Однако у меня из головы не выходят судьбы других несчастных детей, оставшихся в колонии. Иногда я думаю, что матери были бы рады вернуть их домой, но у них нет возможностей – финансовых и прочих, – чтобы заботиться о своих детях так, как я забочусь о Мейбл. Думая об этом, я испытываю невыразимую печаль и понимаю: я почти не в силах изменить такое положение вещей. И потому, ложась спать, я благодарю звезды за нашу счастливую судьбу и твое богатство, без которого я бы никогда не воссоединилась с нашей дочерью. Я вечно буду тебе благодарна за это.

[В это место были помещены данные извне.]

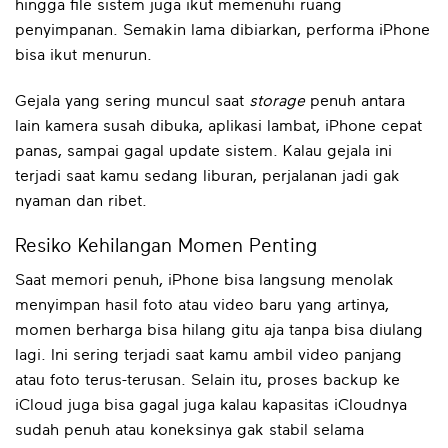
hingga file sistem juga ikut memenuhi ruang
penyimpanan. Semakin lama dibiarkan, performa iPhone
bisa ikut menurun.
Gejala yang sering muncul saat
storage
penuh antara
lain kamera susah dibuka, aplikasi lambat, iPhone cepat
panas, sampai gagal update sistem. Kalau gejala ini
terjadi saat kamu sedang liburan, perjalanan jadi gak
nyaman dan ribet.
Resiko Kehilangan Momen Penting
Saat memori penuh, iPhone bisa langsung menolak
menyimpan hasil foto atau video baru yang artinya,
momen berharga bisa hilang gitu aja tanpa bisa diulang
lagi. Ini sering terjadi saat kamu ambil video panjang
atau foto terus-terusan. Selain itu, proses backup ke
iCloud juga bisa gagal juga kalau kapasitas iCloudnya
sudah penuh atau koneksinya gak stabil selama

Моя жизнь здесь протекает очень незаметно. Мы живем в тихом, спокойном месте. Но я очень скучаю по тебе, Эдвард. Очень.
Пока это все.
Скоро напишу еще.
И никакого самодовольства, никакого «Что я тебе говорила» между строк ее письма. Каким же он был глупцом!
Эдвард кладет письмо в конверт и убирает в верхний ящик письменного стола. Там же лежат два других ее письма. Это все, что осталось от Элинор; только чернильные строки на бумаге, а еще – слабый аромат ее духов на постельном белье и в гардеробе. Ее отсутствие ощущается настолько зримо, что временами у него перехватывает дыхание и он скрючивается от душевной боли. Он совершенно не представляет себе жизни без Элинор.
Она всегда так просила его почаще приезжать домой. Ей было не понять, какой груз работы довлеет над ним. Поездки в Брук-Энд на буднях съедали слишком много времени. Не понимала она и того, что ему тягостно находиться дома и наблюдать угасание Мейбл. Тогда ему казалось, что у него просто нет выбора. Работа не отпускала его; работа внушала ему потребность достигать целей, добиваться успеха; в работе он топил боль от всего, с чем предпочел бы не сталкиваться. Работа была неукротимой силой, побуждавшей его двигаться без остановки. Но сейчас, когда произошедшего не изменить и Элинор нет рядом, он понимает, как ошибался. Выбор всегда был, его выбор. И по иронии судьбы, сейчас, когда жены нет в Брук-Энде, он приезжает домой почти каждый вечер, поскольку здесь он чувствует себя ближе к ней. Еще одна причина – ему хочется видеть Джимми, единственное светлое пятно во всем нынешнем хаосе.